Selama berada Tanah Suci, Saleh muda menimba ilmu kepada sejumlah ulama terkemuka kala itu. Antara lain Syeikh Muhammad Al-Maghribi, Syeikh Muhammad Sulaiman Hasballah, Syeikh Ahmad bin Zaini Dahlan, Syeikh Yusuf Al-Mishri, dan Syeikh Jamal Al-Hanafi. Dari nama para ulama yang menjadi gurunya selama di Tanah Suci tampak, ia adalah seorang ulama bercorak “ensiklopedis”. Dengan kata lain, ia tidak hanya mendalami satu disiplin ilmu saja. Hal itu terbukti dari pelbagai disiplin ilmu yang ia ajarkan selepas menetap di Semarang. Di samping menimba ilmu, ia kemudian juga mengajar di Kota Suci itu.  

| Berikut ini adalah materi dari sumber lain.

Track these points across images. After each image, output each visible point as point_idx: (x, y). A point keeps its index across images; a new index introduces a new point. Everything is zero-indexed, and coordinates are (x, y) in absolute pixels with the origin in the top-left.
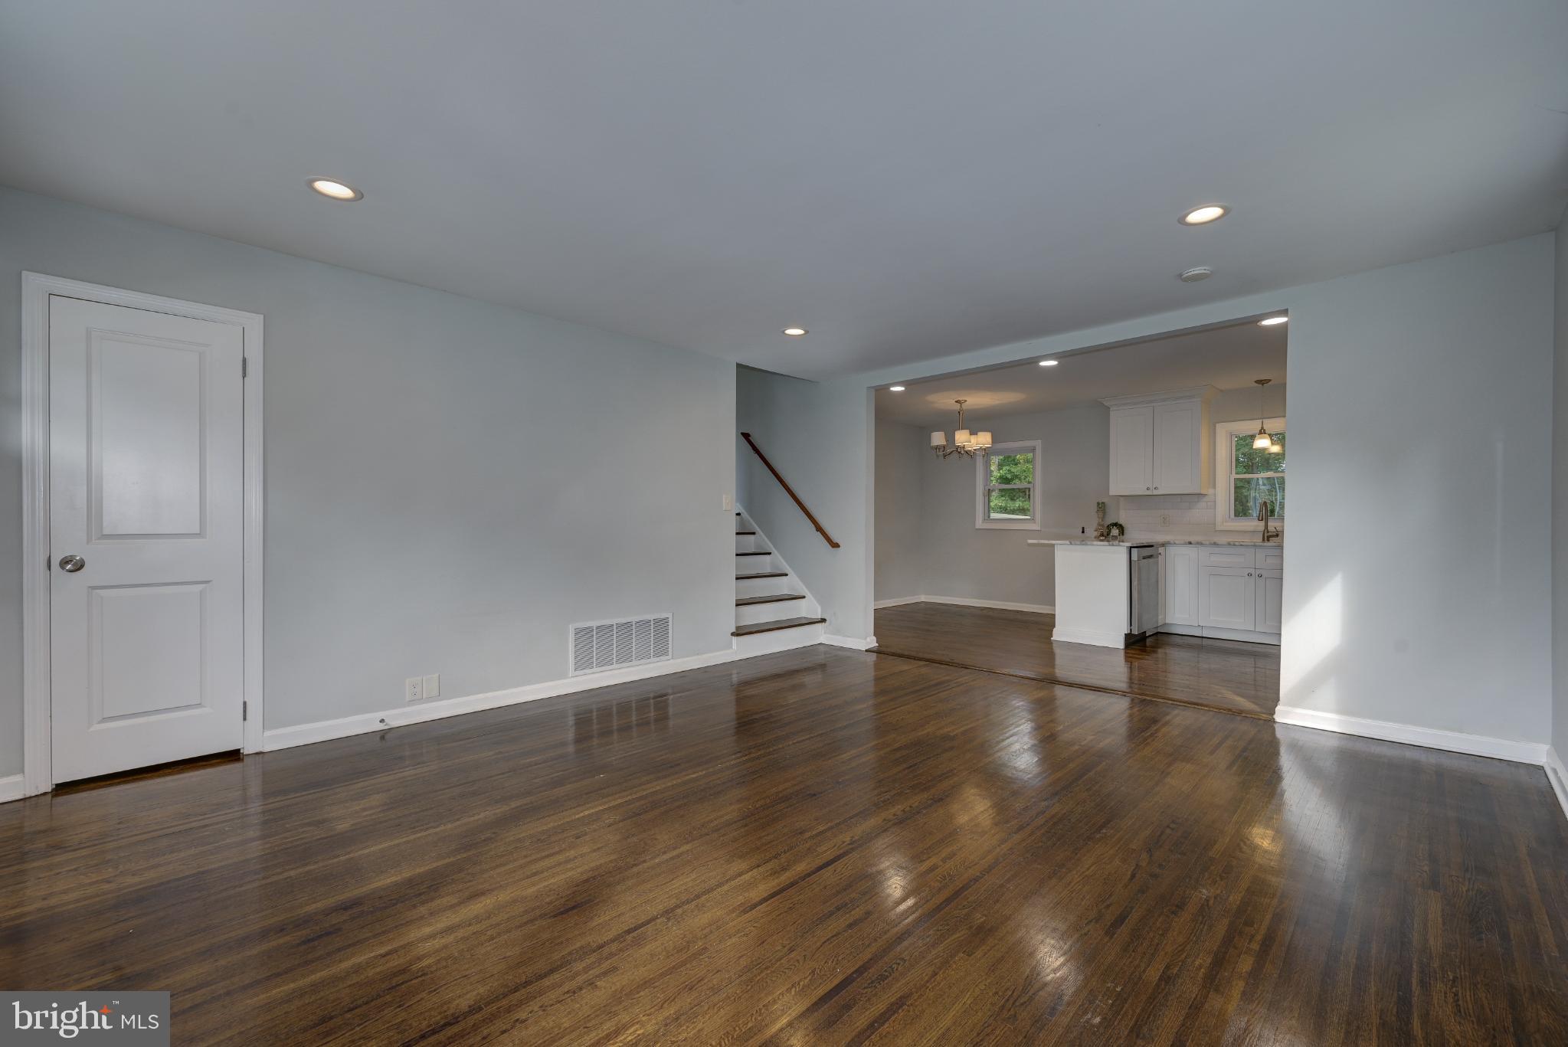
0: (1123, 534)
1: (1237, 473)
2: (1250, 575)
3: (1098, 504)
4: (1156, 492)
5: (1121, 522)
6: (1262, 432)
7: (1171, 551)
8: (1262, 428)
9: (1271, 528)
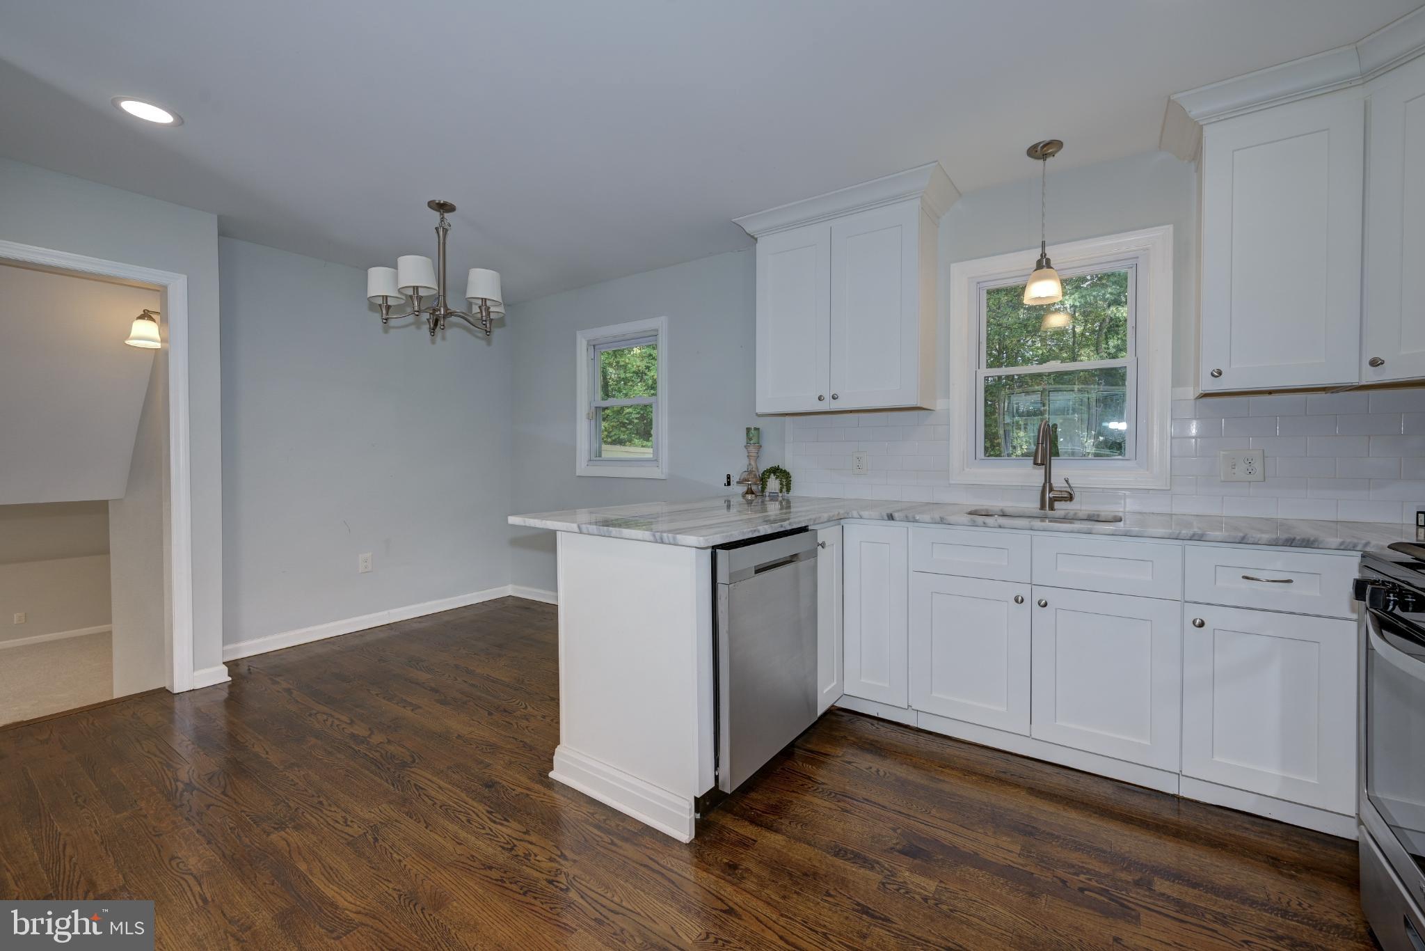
0: (788, 490)
1: (990, 366)
2: (1019, 600)
3: (748, 430)
4: (835, 406)
5: (787, 466)
6: (1043, 264)
7: (855, 532)
8: (1043, 255)
9: (1058, 482)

Seusai merantau ke Makkah, Kiai Saleh Darat lantas kembali ke Tanah Air dan bermukim di Semarang. Di kota terakhir tersebut, ia mengelola dan mengajar di pesantren yang dikelola mertuanya, KH Murtadha. Dengan bergulirnya waktu, pesantren itu berkembang pesat. Banyak muridnya yang di kemudian hari menjadi ulama terkenal, antara lain Syeikh Mahfuzh Al-Tarmisi, pendiri Pondok Pesantren Tremas, Pacitan, KH Hasyim Asy‘ari, pendiri Nahdlatul Ulama, KH Ahmad Dahlan, pendiri Muhammadiyah,  KH Idris, pendiri Pondok Pesantren Jamsaren, Solo, KH Sya‘ban, seorang ulama ahli ilmu falak, Pengulu Tafsir Anom dari Keraton Solo, KH Dalhar, pendiri Pondok Pesantren Watucongol, Muntilan, dan KH Munawwir, pendiri Pondok Pesantren Krapyak, Yogyakarta. Selain itu, ulama ini juga merupakan guru ruhaniah Raden Ajeng Kartini yang mengikuti pengajian sang kiai di pendopo Kesultanan Demak.

Di samping mengajar, kiai yang berpulang di Semarang pada Jumat, 28 Ramadhan 1321 H/18 Desember 1903 H ini juga meninggalkan sejumlah karya tulis. Karya-karyanya, antara lain, adalah Majmû‘ah Al-Syarî‘ah Al-Kâfiyyah li Al-‘Awwâm, Kitâb Munjiyyât, Al-Hikam (terjemahan), Lathâ’if Al-Thahârah, Kitâb Manâsik Al-Haj wa Al-‘Umrah, Kitab Pasolatan, Sabîl Al-‘Âbid ‘alâ Jauharah Al-Tauhîd, Kitâb Minhâj Al-Atqiyâ’ fî Syarh Ma‘rifah Al-Adzkiyâ’, Al-Mursyid Al-Wâjiz li ‘Ilm Al-Qur’ân, Kitâb Syarh Al-Burdah, dan Kitâb (Tafsir) Faidh Al-Rahmân.

Perjalanan hidup sang ulama memberikan satu pelajaran yang indah: “merantau untuk menimba ilmu dan menekuni dunia tulis menulis”, ternyata juga menjadi bagian dari kehidupan ulama kondang yang senantiasa merendah ini. Selain itu, dari perguruan yang sama dapat lahir para tokoh yang berpandangan tidak sama, tetapi mereka tetap bersahabat dan bersaudara. Teladan yang indah!